Convert the material below into a JSON list of strings, with one string for each line and blank lines skipped. Leave the pictures out of the list.

* [EXERCISE INPUT]

>>>>>

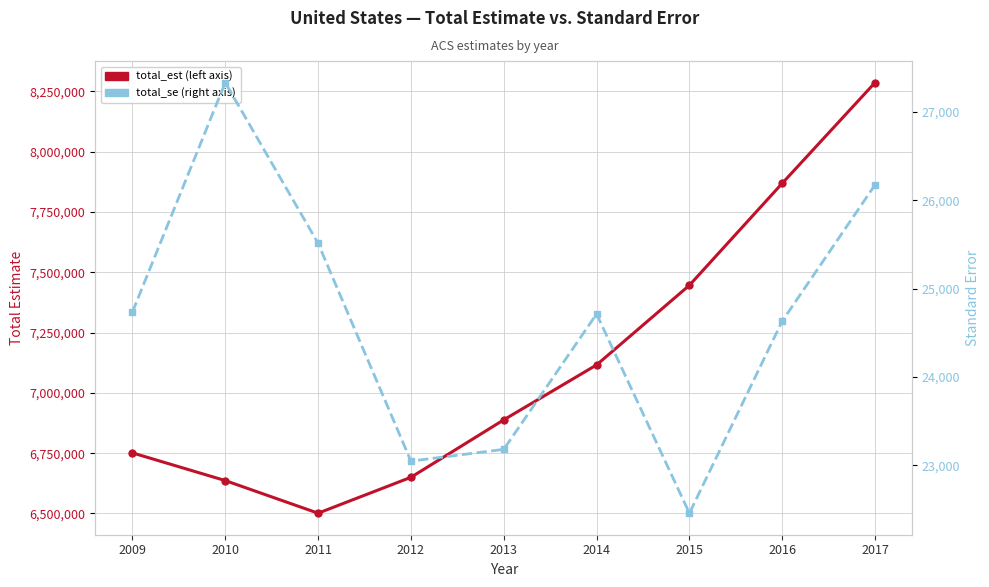

What is the value of the total_est (left axis) point at the 3rd from the left?

6501090.0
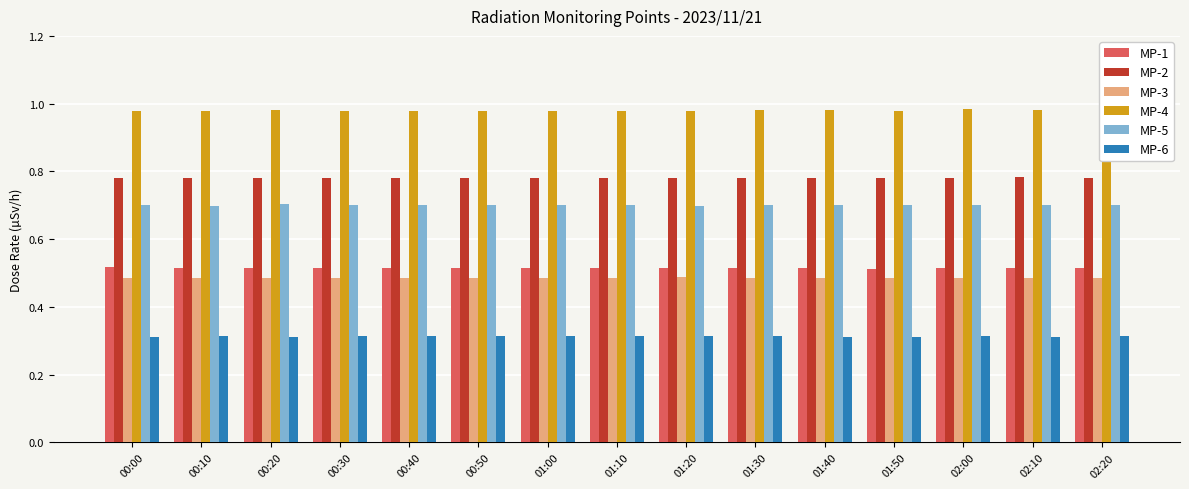

At which category is the sum across all series the highest?

01:30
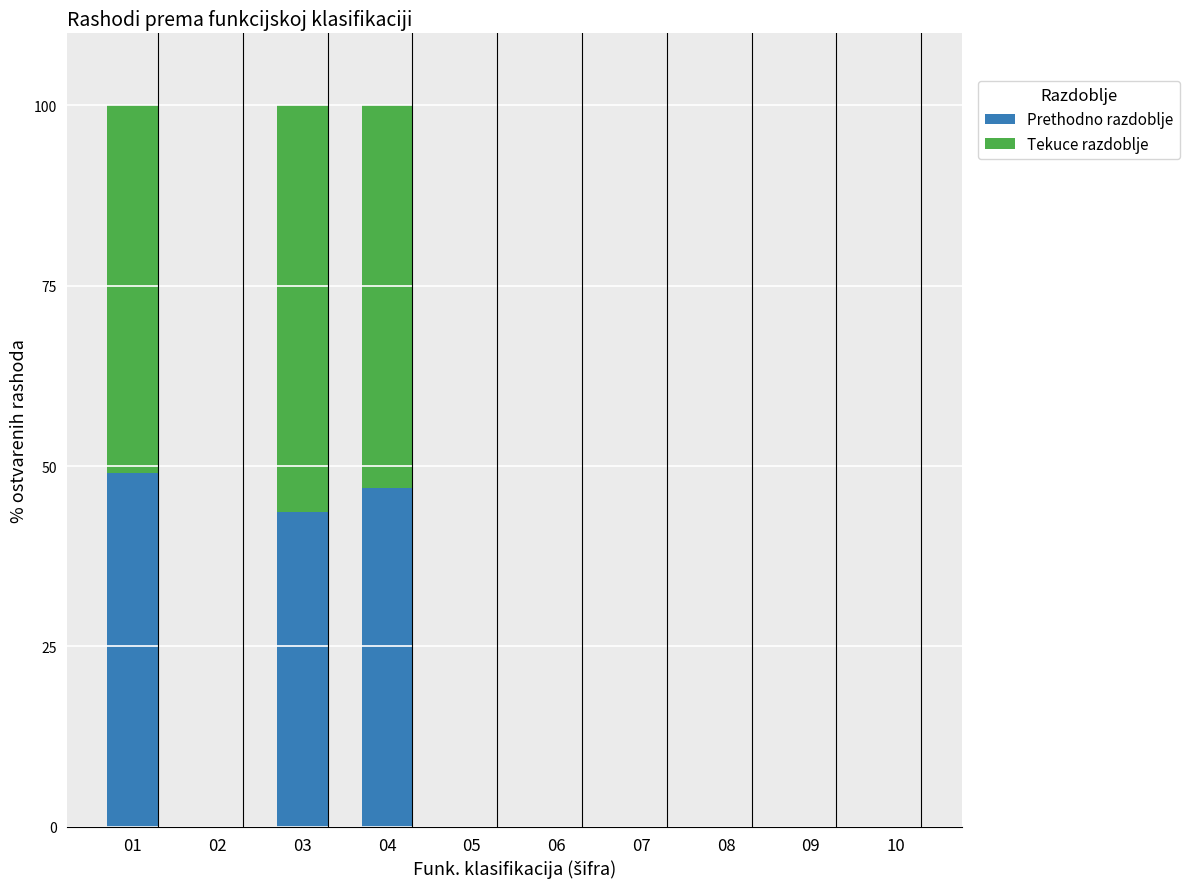

Is it true that Prethodno razdoblje equals -16.1 at 10?

False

<<<<<

* [OUTPUT OF THE EXERCISE]
[
  "What is the value of the total_est (left axis) point at the 3rd from the left?",
  "6501090.0",
  "At which category is the sum across all series the highest?",
  "01:30",
  "Is it true that Prethodno razdoblje equals -16.1 at 10?",
  "False"
]